Queda de Cunha joga país em dia de "Game of Thrones" sem mocinho

Após sofrer goleada no STF (11 a 0) Eduardo Cunha perde a presidência da Câmara e tem mandato suspenso. "Ele não tem as condições pessoais mínimas" para o cargo, disse ministro Teori Zavascki.

Ueslei Marcelino / Reuters

Eduardo Cunha dormiu presidente da Câmara, acordou fora do cargo e seu futuro político é incerto.

Por 11 votos a 0, o Supremo Tribunal Federal afastou Eduardo Cunha (PMDB) da presidência da Câmara dos Deputados e suspendeu seu mandato parlamentar. É a primeira vez que o tribunal afasta o presidente de uma das Casas do Congresso.

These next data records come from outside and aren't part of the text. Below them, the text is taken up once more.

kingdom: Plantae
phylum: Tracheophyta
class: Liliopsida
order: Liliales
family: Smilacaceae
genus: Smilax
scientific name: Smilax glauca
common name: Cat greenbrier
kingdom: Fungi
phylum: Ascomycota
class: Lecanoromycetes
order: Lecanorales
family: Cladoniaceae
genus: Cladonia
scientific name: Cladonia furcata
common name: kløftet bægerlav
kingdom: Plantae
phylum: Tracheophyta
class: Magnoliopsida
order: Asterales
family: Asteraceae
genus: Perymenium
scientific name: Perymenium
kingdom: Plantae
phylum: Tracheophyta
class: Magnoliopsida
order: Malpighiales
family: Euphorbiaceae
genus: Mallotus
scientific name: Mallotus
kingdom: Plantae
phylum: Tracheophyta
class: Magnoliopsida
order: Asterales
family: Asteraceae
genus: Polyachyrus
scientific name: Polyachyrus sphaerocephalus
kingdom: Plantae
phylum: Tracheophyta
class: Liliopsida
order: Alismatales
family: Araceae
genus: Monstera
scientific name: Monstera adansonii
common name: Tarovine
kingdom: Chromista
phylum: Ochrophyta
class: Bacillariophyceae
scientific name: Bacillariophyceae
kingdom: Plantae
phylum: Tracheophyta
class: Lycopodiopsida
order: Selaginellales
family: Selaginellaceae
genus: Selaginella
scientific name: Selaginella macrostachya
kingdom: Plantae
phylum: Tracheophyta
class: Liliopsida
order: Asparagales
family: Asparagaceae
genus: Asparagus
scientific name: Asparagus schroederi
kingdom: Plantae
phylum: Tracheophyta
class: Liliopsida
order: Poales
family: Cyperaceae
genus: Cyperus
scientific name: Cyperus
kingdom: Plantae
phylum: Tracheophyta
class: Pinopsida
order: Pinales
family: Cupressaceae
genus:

O afastamento de Cunha – que havia sido definido em liminar (decisão provisória) do ministro Teori Zavascki e foi referendado à tarde – é mais um episódio do Game of Thrones em que se transformou a política brasileira durante o segundo mandato de Dilma Rousseff.

Como na série, o enredo do Brasil que emergiu da Lava Jato é de uma sucessão de alianças e traições de operadores políticos, tentativas de intimidação numa briga sangrenta pelo poder. Com uma diferença notável: não há qualquer coisa parecida a um mocinho no panorama político.

Cunha, carrasco da petista, que aceitou e conduziu o processo de impeachment, agora, perde o poder.

Nos últimos meses, Cunha costumava dizer que Dilma cairia antes dele, mas os dois foram abatidos praticamente juntos.

Enquanto a política ferve, a economia patina: o país vive a sua pior recessão desde 1930, com encolhimento de 8,7% do PIB (soma de tudo que é produzido no país) entre 2014 e 2016, segundo projeção da FGV.

O cenário mais provável é que o Senado aprove, com maioria folgada, a continuidade do processo de impeachment e o afastamento de Dilma em meados da próxima semana.

O processo de impeachment contra Dilma baseia-se na prática das chamadas "pedaladas fiscais", uma espécie de manobra contábil condenada pelo Tribunal de Contas da União.

Em casos não relacionados ao impeachment em curso, Dilma também é suspeita de tentar obstruir investigações da Lava Jato e delatores da empreiteira Andrade Gutierrez afirmaram que destinaram propina devida por contratos na Petrobras e no sistema elétrico à campanha dela e do vice-presidente Michel Temer em 2014.

Enquanto enumerava o catálogo de malfeitos atribuídos a Cunha (do recebimento de propina da Petrobras, contas secretas na Suíça, intimidação contra testemunhas, advogados e servidores públicos), o ministro do STF Teori Zavascki concluía que o peemedebista “não possui condições pessoais mínimas” para estar na linha de sucessão presidencial.

E cereja do bolo: a própria presença de Cunha no cargo e na linha sucessiva da Presidência é “pejorativa e conspira contra a dignidade” da Câmara dos Deputados.

O voto de Teori foi acompanhado por Edson Facchin, Roberto Barroso, Rosa Weber, Luiz Fux, Dias Toffoli, Cármen Lúcia, Gilmar Mendes, Marco Aurélio Mello, Celso de Mello e Ricardo Lewandowski.

Cunha, que nega ter se beneficiado de recursos de corrupção ou intimidado testemunhas, disse que não vai renunciar. A defesa do deputado ainda analisa como vai recorrer.

O que vem pela frente

É difícil prever o que acontece com a conturbada política brasileira após o afastamento de Eduardo Cunha.

Michel Temer deve a Cunha sua provável ascensão ao Palácio do Planalto. Se por um lado Temer não terá de negociar com um Cunha sentado na cadeira de presidente da Câmara, o deputado do Rio pode ser uma peça importante do novo governo.

Atribui-se a Cunha poder sobre um clã de 100 ou 150 deputados do chamado "baixo clero", como é conhecido o grupo de congressistas sem expressão junto ao público e com pouca influência na Casa.

Uma das dúvidas é se este clã terá motivos para continuar fiel a um líder como Lorde Stannis Baratheon.

Como sabem os fãs da série, aquele personagem de "Game of Thrones" manobrou como pôde por mais poder, mas acabou totalmente enfraquecido e desamparado no final.